◆ What you should do: Your task is to copy each line in the listing that includes the word "long".

◆ Data for the task:

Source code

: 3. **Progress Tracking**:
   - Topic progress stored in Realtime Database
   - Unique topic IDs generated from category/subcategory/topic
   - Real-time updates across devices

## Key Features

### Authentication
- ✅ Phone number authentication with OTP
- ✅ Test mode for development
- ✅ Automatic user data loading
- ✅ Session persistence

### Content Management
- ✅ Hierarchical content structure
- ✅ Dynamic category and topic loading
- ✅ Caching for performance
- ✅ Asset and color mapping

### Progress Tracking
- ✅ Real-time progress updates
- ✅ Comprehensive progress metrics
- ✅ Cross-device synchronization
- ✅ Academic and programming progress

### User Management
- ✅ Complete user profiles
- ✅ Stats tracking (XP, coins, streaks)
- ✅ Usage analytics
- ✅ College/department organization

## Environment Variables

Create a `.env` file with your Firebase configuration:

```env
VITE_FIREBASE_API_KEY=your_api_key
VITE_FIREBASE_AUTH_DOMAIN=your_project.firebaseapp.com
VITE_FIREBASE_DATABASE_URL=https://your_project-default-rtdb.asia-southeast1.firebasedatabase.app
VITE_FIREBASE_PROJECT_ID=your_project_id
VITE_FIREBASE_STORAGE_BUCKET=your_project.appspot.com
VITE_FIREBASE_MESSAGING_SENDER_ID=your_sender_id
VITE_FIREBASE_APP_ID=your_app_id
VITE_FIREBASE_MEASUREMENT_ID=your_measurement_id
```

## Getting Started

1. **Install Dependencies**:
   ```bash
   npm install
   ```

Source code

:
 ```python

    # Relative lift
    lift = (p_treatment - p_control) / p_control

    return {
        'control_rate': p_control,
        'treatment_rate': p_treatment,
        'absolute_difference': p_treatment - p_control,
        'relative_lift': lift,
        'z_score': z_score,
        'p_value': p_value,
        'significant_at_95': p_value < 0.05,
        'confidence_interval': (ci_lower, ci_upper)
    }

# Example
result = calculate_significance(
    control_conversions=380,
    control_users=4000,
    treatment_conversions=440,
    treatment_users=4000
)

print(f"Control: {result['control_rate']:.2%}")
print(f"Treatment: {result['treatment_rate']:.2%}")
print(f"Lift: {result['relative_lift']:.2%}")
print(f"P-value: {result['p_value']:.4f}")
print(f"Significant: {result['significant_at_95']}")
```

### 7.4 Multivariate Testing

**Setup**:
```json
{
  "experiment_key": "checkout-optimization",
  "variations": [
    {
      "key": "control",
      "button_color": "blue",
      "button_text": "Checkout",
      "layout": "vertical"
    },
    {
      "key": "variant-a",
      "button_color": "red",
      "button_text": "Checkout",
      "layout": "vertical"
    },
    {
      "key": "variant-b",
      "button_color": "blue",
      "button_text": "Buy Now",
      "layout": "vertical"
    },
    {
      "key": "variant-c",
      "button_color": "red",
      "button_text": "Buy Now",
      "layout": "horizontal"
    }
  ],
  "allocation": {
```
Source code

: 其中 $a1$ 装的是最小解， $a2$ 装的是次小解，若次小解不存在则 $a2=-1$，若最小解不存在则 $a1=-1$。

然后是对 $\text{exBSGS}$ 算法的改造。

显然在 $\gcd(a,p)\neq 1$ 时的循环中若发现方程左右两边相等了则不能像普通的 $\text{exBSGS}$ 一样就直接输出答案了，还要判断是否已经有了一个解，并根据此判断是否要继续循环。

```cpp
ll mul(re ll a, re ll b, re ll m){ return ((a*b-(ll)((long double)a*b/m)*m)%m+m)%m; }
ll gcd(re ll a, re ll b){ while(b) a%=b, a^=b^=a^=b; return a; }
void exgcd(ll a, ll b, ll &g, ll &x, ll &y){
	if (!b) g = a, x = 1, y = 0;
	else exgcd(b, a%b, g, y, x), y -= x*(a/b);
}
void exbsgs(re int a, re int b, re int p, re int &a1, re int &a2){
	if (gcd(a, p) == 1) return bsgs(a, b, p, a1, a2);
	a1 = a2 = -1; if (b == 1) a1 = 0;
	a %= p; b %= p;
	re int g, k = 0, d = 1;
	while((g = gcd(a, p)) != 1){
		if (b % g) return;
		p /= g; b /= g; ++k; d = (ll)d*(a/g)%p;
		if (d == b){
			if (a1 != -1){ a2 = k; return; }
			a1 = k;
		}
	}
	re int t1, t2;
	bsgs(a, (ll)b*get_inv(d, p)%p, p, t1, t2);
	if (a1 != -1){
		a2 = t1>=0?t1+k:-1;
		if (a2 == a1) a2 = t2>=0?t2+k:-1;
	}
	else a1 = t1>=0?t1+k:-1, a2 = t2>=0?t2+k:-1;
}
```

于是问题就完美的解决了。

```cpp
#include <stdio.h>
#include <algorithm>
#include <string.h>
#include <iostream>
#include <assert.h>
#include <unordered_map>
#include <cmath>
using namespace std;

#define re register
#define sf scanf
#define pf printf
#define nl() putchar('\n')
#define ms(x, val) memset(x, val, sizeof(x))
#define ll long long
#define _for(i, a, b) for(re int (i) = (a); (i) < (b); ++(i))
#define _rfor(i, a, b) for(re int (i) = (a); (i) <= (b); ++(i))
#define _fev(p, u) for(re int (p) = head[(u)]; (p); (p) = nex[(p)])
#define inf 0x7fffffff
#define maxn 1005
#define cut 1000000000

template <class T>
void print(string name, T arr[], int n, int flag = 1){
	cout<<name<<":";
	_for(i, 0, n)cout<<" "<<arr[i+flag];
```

◆ Solution to the exercise:
ll mul(re ll a, re ll b, re ll m){ return ((a*b-(ll)((long double)a*b/m)*m)%m+m)%m; }
#define ll long long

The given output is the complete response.